─── Source document ───
Unfortunately, this takes time.

> The simulation made a thicker ozone layer in the
> planetary atmosphere such that the surface
> experienced no more radiation than is typical on a
> sunny day on Earth.

<snip now broken link>

Also, if there is nitrogen and significant water vapor, the atmosphere
will become optically thick with "smog", as NOx forms instead. Water
vapor prevents the formation of much ozone, since nitrogen (in our
atmosphere anyway) serves to brake and temporarily hold the monatomic
oxygen fragments.

> >>> The M/L assumption assumes the "average stars"
> >>> in all areas of the disk:
> >>> - are the same size / volume,
> >>> - same temperature / age,
> >>> - are "amplified" by the same amount of attendant
> >>> dust (scatters light from nearby stars), and
> >>> - are accompanied by the same amount of
> >>> "unbelievably ionized" normal matter per unit area
> >>> (rather than volume).  If it is diffuse, there needn't
> >>> be viscosity to speak of, just interfaces defined by
> >>> stellarsheaths.
>
> >> I'm not getting what you're trying to say about
> >> ionized matter (regardless of whether it is
> >> "unbelievably" ionized or not). What's the ionized
> >> matter supposed to represent?
>
> > Emissions form stars, supernovae, and remnants
> > of the Big Bang.
>
> So how does this ionized matter affect what you're
> trying to prove here?
───
What you will do
Retype the passage from the astronomy discussion above, starting at "Also, if there" and ending at "oxygen fragments.".
─── Listed records ───
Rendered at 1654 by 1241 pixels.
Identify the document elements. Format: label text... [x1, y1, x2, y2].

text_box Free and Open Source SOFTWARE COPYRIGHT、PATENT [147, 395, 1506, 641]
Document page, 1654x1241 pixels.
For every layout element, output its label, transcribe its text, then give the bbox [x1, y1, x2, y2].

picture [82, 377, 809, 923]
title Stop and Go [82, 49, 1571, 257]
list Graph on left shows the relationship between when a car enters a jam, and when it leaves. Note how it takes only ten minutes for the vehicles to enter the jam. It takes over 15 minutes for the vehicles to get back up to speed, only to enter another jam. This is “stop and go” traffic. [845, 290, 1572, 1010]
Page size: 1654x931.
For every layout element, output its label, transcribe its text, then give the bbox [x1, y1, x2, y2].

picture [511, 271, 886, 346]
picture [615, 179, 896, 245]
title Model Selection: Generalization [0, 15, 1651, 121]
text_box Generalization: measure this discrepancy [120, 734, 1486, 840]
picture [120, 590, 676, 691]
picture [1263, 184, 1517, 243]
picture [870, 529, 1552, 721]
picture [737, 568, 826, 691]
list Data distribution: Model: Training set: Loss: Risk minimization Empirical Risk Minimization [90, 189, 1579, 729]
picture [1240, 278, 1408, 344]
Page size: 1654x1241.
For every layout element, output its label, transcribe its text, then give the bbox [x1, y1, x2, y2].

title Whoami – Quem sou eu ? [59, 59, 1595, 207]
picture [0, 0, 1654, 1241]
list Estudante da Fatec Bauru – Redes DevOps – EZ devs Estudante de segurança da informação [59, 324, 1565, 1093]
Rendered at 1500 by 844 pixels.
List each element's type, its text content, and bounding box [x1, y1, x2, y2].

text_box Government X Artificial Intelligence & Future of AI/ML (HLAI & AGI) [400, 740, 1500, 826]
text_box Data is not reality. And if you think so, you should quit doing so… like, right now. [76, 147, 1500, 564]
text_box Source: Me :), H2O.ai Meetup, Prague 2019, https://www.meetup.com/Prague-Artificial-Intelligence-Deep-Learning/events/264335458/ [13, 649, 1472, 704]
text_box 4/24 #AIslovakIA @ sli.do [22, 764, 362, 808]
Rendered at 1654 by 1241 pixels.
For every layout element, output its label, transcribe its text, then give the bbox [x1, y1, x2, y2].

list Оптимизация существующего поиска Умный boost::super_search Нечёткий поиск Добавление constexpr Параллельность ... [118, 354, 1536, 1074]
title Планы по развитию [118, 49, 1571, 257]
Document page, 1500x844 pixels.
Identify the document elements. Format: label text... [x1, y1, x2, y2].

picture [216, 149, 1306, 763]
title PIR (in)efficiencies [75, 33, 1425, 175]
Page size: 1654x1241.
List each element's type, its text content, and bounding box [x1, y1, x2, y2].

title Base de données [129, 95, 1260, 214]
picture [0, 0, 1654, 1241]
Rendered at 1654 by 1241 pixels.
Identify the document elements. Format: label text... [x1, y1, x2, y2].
───
Solution
Also, if there is nitrogen and significant water vapor, the atmosphere
will become optically thick with "smog", as NOx forms instead. Water
vapor prevents the formation of much ozone, since nitrogen (in our
atmosphere anyway) serves to brake and temporarily hold the monatomic
oxygen fragments.